AIM OF THE TASK
The entries that follow include a run beginning at the line with "left eye: (392, 209)" and ending at the line with "right eye: (81, 41)"; restate that run word for word and leave the rest out.

[Saved data entries]
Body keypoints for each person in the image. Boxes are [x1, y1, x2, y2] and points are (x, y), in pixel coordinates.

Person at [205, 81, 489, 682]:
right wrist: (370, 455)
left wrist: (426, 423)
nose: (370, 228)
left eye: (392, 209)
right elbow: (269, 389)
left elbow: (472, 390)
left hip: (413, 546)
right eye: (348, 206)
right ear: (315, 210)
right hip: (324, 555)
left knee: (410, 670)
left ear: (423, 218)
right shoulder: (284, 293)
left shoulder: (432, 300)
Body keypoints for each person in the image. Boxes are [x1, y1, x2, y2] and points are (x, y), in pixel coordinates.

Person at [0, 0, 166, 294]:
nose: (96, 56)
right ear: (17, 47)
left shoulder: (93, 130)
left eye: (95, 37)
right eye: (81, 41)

* * *

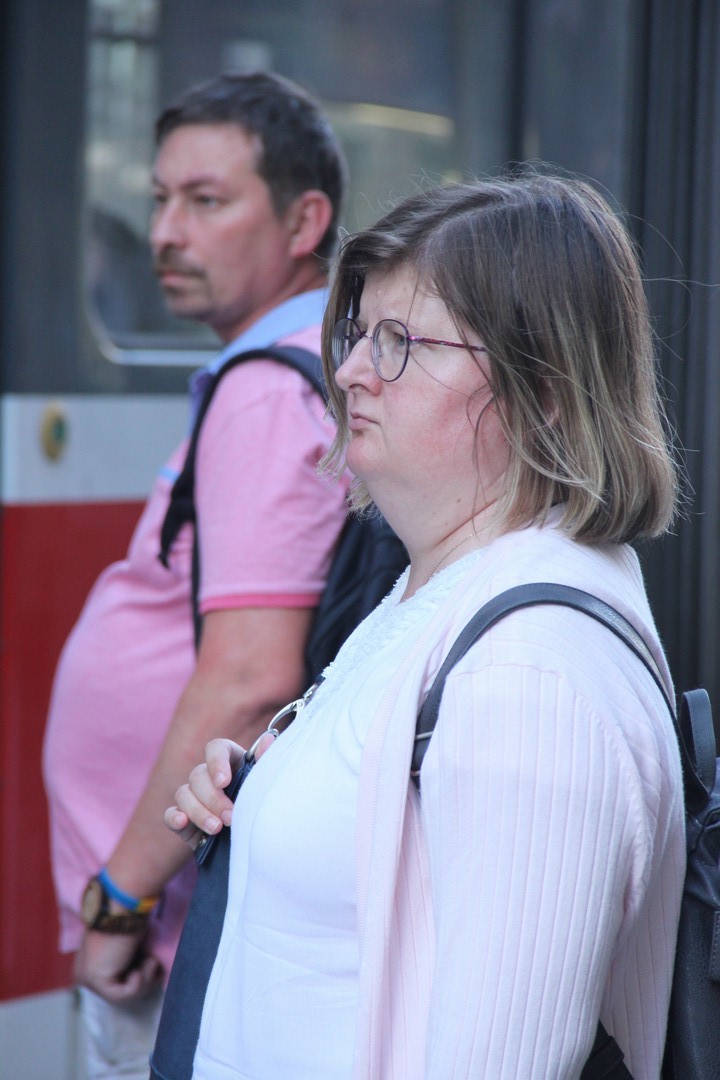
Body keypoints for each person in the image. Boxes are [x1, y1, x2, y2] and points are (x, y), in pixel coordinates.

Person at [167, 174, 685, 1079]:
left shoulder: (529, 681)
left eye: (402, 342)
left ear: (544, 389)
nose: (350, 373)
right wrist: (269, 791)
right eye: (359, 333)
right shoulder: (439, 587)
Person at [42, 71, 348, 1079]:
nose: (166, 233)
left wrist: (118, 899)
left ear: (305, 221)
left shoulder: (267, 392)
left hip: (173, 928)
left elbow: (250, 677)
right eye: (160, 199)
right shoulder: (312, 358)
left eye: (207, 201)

SOLUTION
left eye: (392, 209)
right elbow: (269, 389)
left elbow: (472, 390)
left hip: (413, 546)
right eye: (348, 206)
right ear: (315, 210)
right hip: (324, 555)
left knee: (410, 670)
left ear: (423, 218)
right shoulder: (284, 293)
left shoulder: (432, 300)
Body keypoints for each person in the image. Boxes are [x1, y1, x2, y2] and points are (x, y), in pixel coordinates.

Person at [0, 0, 166, 294]:
nose: (96, 56)
right ear: (17, 47)
left shoulder: (93, 130)
left eye: (95, 37)
right eye: (81, 41)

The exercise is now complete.